Any bets on the quality/viability of those LBOs that are the final ones done before spreads widen again and the window shuts? And as for my other indicator, what's been happening with emerging market debt?
Emerging market bond prices on [Feb 18] hit a record high in comparison with US government debt as investors, struggling with low interest rates, continued to diversify into higher-yielding securities. Yield spreads on emerging market government bonds fell to just 3.45 percentage points over US Treasuries. This represents a fall of 13.5 percentage points on JPMorgan's EMBI+ index from their record level after Russia's 1998 financial crisis. Jerome Booth, head of research at Ashmore Investment Management, said: “There is a huge amount of money going into the asset class.”

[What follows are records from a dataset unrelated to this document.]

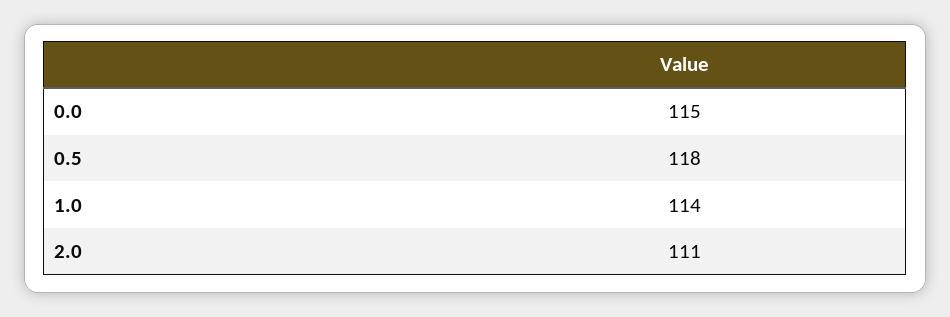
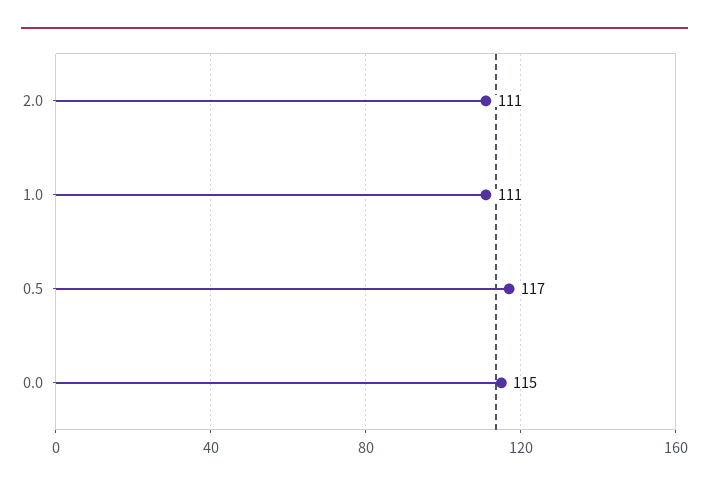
0.5: 118 -> 117
1.0: 114 -> 111

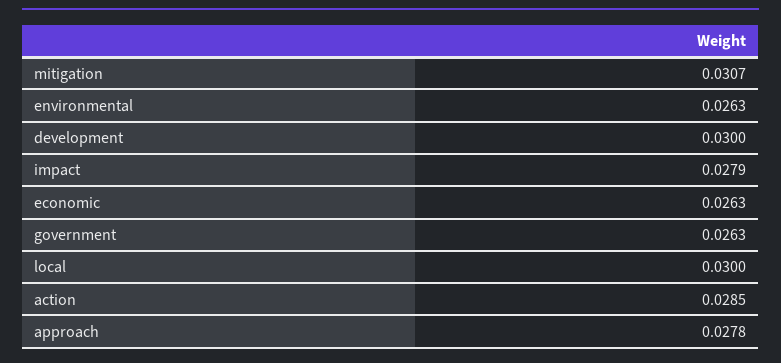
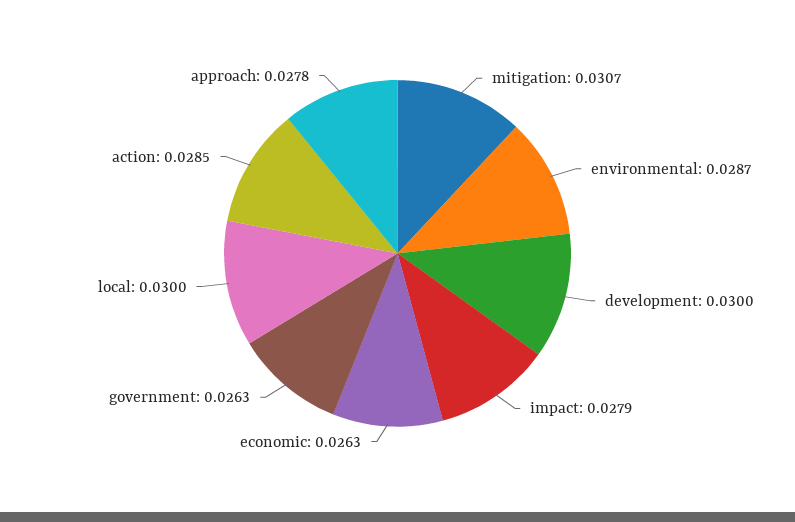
environmental: 0.0263 -> 0.0287

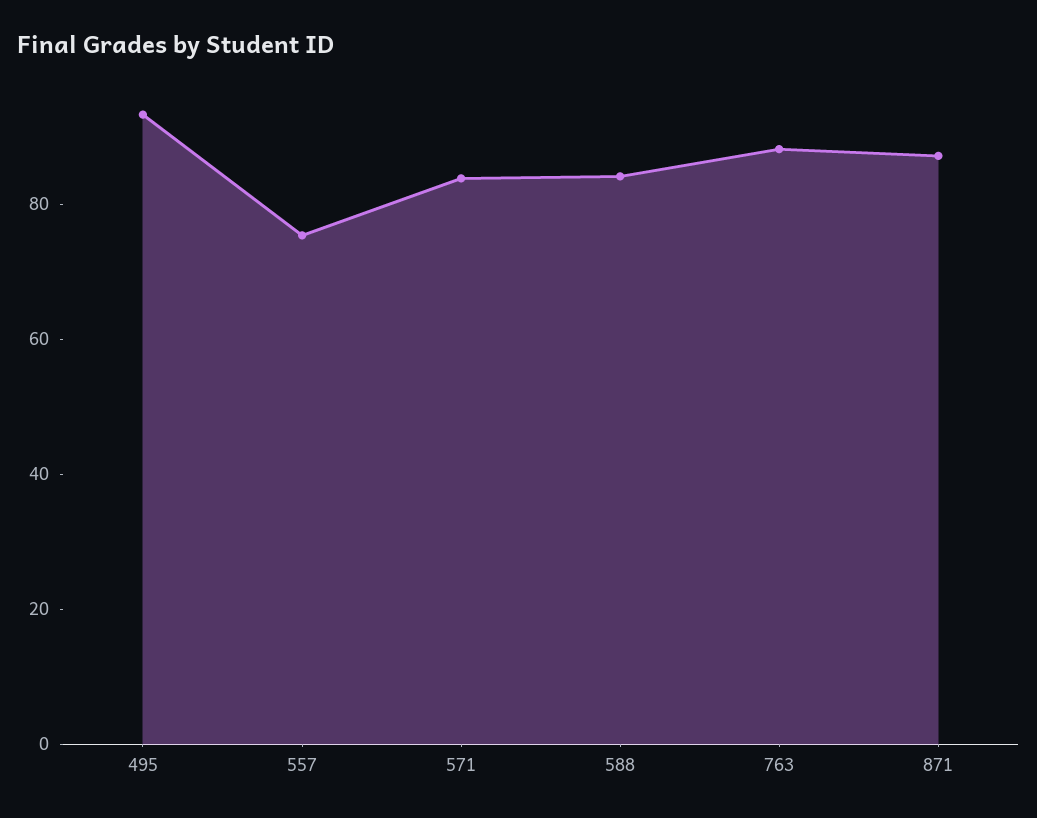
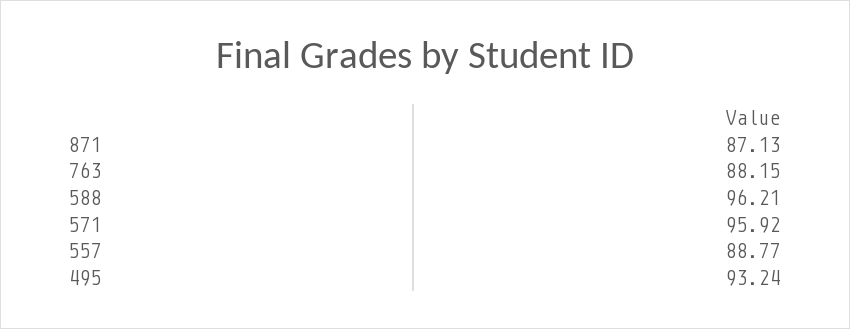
557: 75 -> 88.77
571: 85 -> 95.92
588: 85 -> 96.21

I'm not suggesting 2005 is 1998 -- a lot of these emerging markets credits have really cleaned up their acts on default risk and are now investment grade or close thereto. On the downside, however, another difference from 1998 is this time the instability looks to be coming from the markets in the world's most important currency. Just saying that when you have one market after another breaking records on spreads, there's way way way too much money chasing after assets. That money is going to be wrung out of the system sometime, somehow.